If you get an AssertionError when running this code, you likely need to change the name of the owner variable so that it is the name of an owner in your instance of ThreatConnect and/or you need to change the task_id variable so that it is the ID of a Task that exists in the given owner.

Retrieving Multiple Tasks

# replace the line below with the standard, TC script heading described here:
# https://docs.threatconnect.com/en/latest/python/quick_start.html#standard-script-heading
...

tc = ThreatConnect(api_access_id, api_secret_key, api_default_org, api_base_url)

# instantiate Tasks object
tasks = tc.tasks()

# set a filter to retrieve only Tasks with the tag: "Nation State"
filter1 = tasks.add_filter()
filter1.add_tag('Nation State')

try:
    # retrieve the Tasks
    tasks.retrieve()
except RuntimeError as e:
    print('Error: {0}'.format(e))

# iterate through the retrieved Tasks and print their properties
for task in tasks:
    print(task.id)
    print(task.name)
    print(task.date_added)
    print(task.weblink)
    print('')

Create Tasks

The example below demonstrates how to create a Task Resource in the ThreatConnect platform:

# replace the line below with the standard, TC script heading described here:
# https://docs.threatconnect.com/en/latest/python/quick_start.html#standard-script-heading
...

tc = ThreatConnect(api_access_id, api_secret_key, api_default_org, api_base_url)

# instantiate Tasks object
tasks = tc.tasks()

# create a new Task
task = tasks.add('New Task')

# add a description attribute
task.add_attribute('Description', 'Description Example')
# add a tag
task.add_tag('EXAMPLE')
# add a security label
task.add_security_label('TLP Green')

try:
    # create the Task
    task.commit()
except RuntimeError as e:
    print('Error: {0}'.format(e))
    sys.exit(1)

Note

In the prior example, no API calls are made until the commit() method is invoked.

Note

Other task-specific data such as Assignee or Escalation Date can be modified using built-in library functions

Update Tasks

The example below demonstrates how to update a Task Resource in the ThreatConnect platform:

# replace the line below with the standard, TC script heading described here:
# https://docs.threatconnect.com/en/latest/python/quick_start.html#standard-script-heading
...

tc = ThreatConnect(api_access_id, api_secret_key, api_default_org, api_base_url)

# instantiate Tasks object
tasks = tc.tasks()

# create a new Task object with an updated name
task = tasks.add('Updated Task')
# set the ID of the new Task to the ID of the existing Task you want to update
task.set_id(123456)

# you can update the Task metadata as described here: https://docs.threatconnect.com/en/latest/python/python_sdk.html#group-metadata

try:
    # update the Task
    task.commit()
except RuntimeError as e:
    print('Error: {0}'.format(e))
    sys.exit(1)

Note

In the prior example, no API calls are made until the commit() method is invoked.

Delete Tasks

The example below demonstrates how to delete a Task Resource from the ThreatConnect platform:

# replace the line below with the standard, TC script heading described here:
# https://docs.threatconnect.com/en/latest/python/quick_start.html#standard-script-heading
...

tc = ThreatConnect(api_access_id, api_secret_key, api_default_org, api_base_url)

# instantiate Tasks object
tasks = tc.tasks()

owner = 'Example Community'

# create an empty Task
task = tasks.add('', owner)
# set the ID of the new Task to the ID of the Task you would like to delete
task.set_id(123456)

try:
    # delete the Task
    task.delete()
except RuntimeError as e:
    print(e)
    sys.exit(1)

Note

In the prior example, no API calls are made until the delete() method is invoked.

Task Metadata

Task Associations

Retrieve Task Associations

The code snippet below demonstrates how to view Groups, Indicators, and Victims which are associated with a given Task in ThreatConnect.
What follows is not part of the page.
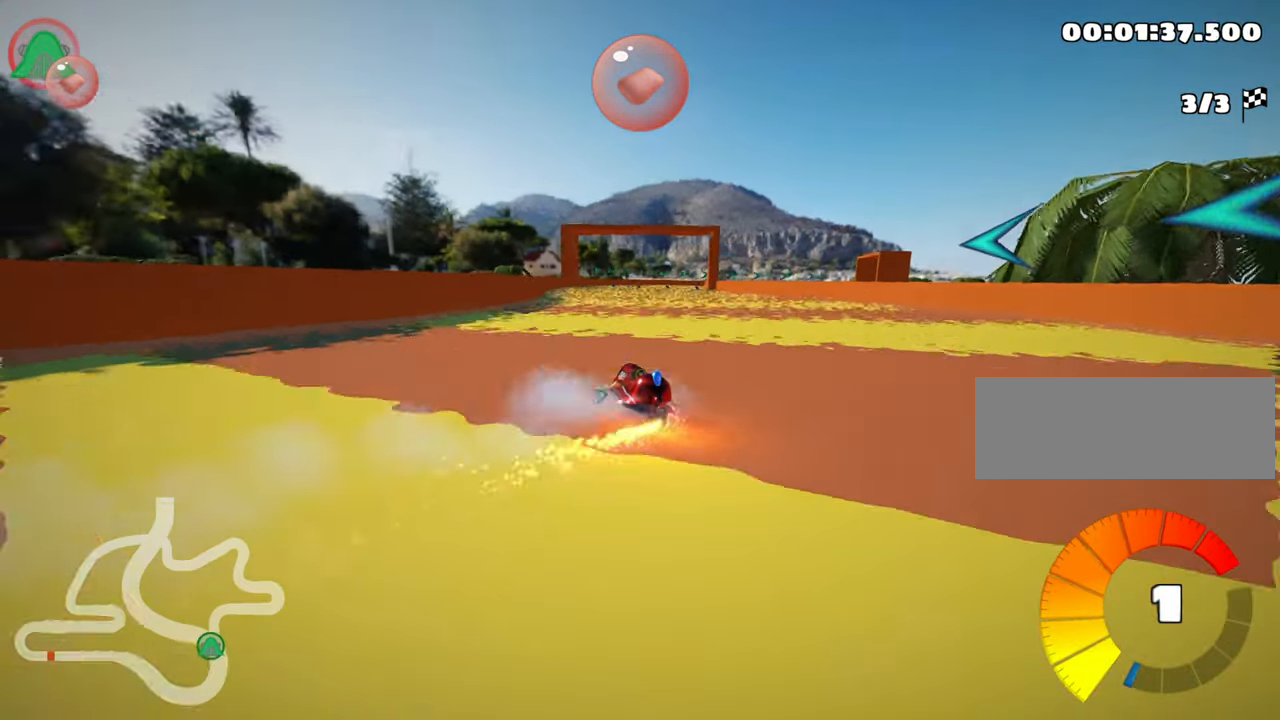
{"keys": ["right", "skid", "up"], "events": [[450, "right", "down"], [500, "left", "up"]]}
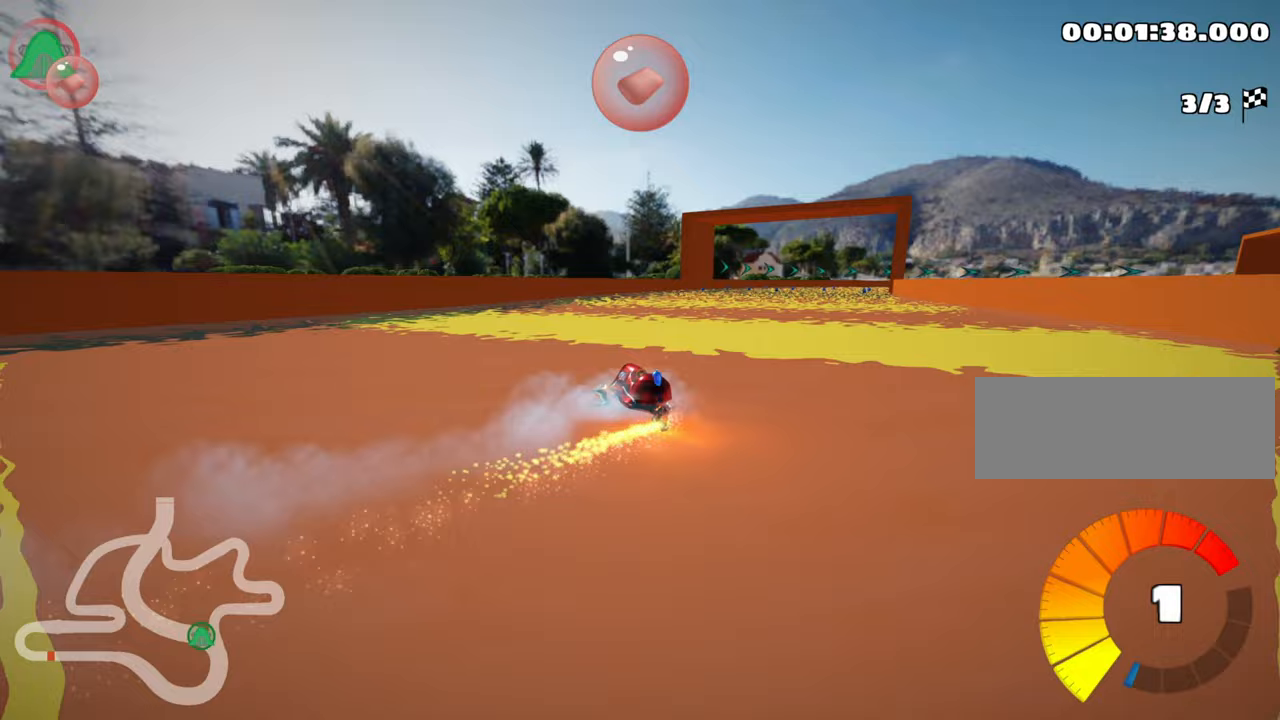
{"keys": ["right", "skid", "up"], "events": []}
This example assumes there is a Task with an ID of 123456 in the target owner. To test this code snippet, change the task_id variable to the ID of a task in your owner.

# replace the line below with the standard, TC script heading described here:
# https://docs.threatconnect.com/en/latest/python/quick_start.html#standard-script-heading
...

tc = ThreatConnect(api_access_id, api_secret_key, api_default_org, api_base_url)

# define the ID of the task we would like to retrieve
task_id = 123456

# instantiate Tasks object
tasks = tc.tasks()

# set a filter to retrieve the task with the id: 123456
filter1 = tasks.add_filter()
filter1.add_id(task_id)

try:
    # retrieve the Tasks
    tasks.retrieve()
except RuntimeError as e:
    print('Error: {0}'.format(e))
    sys.exit(1)

# iterate through the Tasks and print their associations
for task in tasks:
    print(task.name)

    # iterate through all associated groups
    for associated_group in task.group_associations:
        # print details about the associated group
        print(associated_group.id)
        print(associated_group.name)
        print(associated_group.resource_type)
        print(associated_group.owner_name)
        print(associated_group.date_added)
        print(associated_group.weblink)
        print('')

    # iterate through all associated indicators
    for associated_indicator in task.indicator_associations:
        # print details about the associated indicator
        print(associated_indicator.id)
        print(associated_indicator.indicator)
        print(associated_indicator.type)
        print(associated_indicator.description)
        print(associated_indicator.owner_name)
        print(associated_indicator.rating)
        print(associated_indicator.confidence)
        print(associated_indicator.date_added)
        print(associated_indicator.last_modified)
        print(associated_indicator.weblink)
        print('')

    # iterate through all associated victims
    for associated_victim in task.victim_associations:
        # print details about the associated victim
        print(associated_victim.id)
        print(associated_victim.name)
        print(associated_victim.description)
        print(associated_victim.owner_name)
        print(associated_victim.nationality)
        print(associated_victim.org)
        print(associated_victim.suborg)
        print(associated_victim.work_location)
        print(associated_victim.weblink)
        print('')

Note

When the group_associations, indicator_associations, and victim_associations methods are called, an API request is invoked immediately.

Create Task Associations

The code snippet below demonstrates how to create an association between a Task and another Group, Indicator, and Victim in ThreatConnect. This example assumes there is a Task with an ID of 123456 in the target owner. To test this code snippet, change the task_id variable to the ID of a task in your owner.

from threatconnect.Config.ResourceType import ResourceType

# replace the line below with the standard, TC script heading described here:
# https://docs.threatconnect.com/en/latest/python/quick_start.html#standard-script-heading
...

tc = ThreatConnect(api_access_id, api_secret_key, api_default_org, api_base_url)

# define the ID of the task we would like to retrieve
task_id = 123456

# instantiate Tasks object
tasks = tc.tasks()

# set a filter to retrieve the task with the id: 123456
filter1 = tasks.add_filter()
filter1.add_id(task_id)

try:
    # retrieve the Tasks
    tasks.retrieve()
except RuntimeError as e:
    print('Error: {0}'.format(e))
    sys.exit(1)

# iterate through the Tasks
for task in tasks:
    print(task.name)

    # create an association between this task and the incident with the ID: 654321
    task.associate_group(ResourceType.INCIDENTS, 654321)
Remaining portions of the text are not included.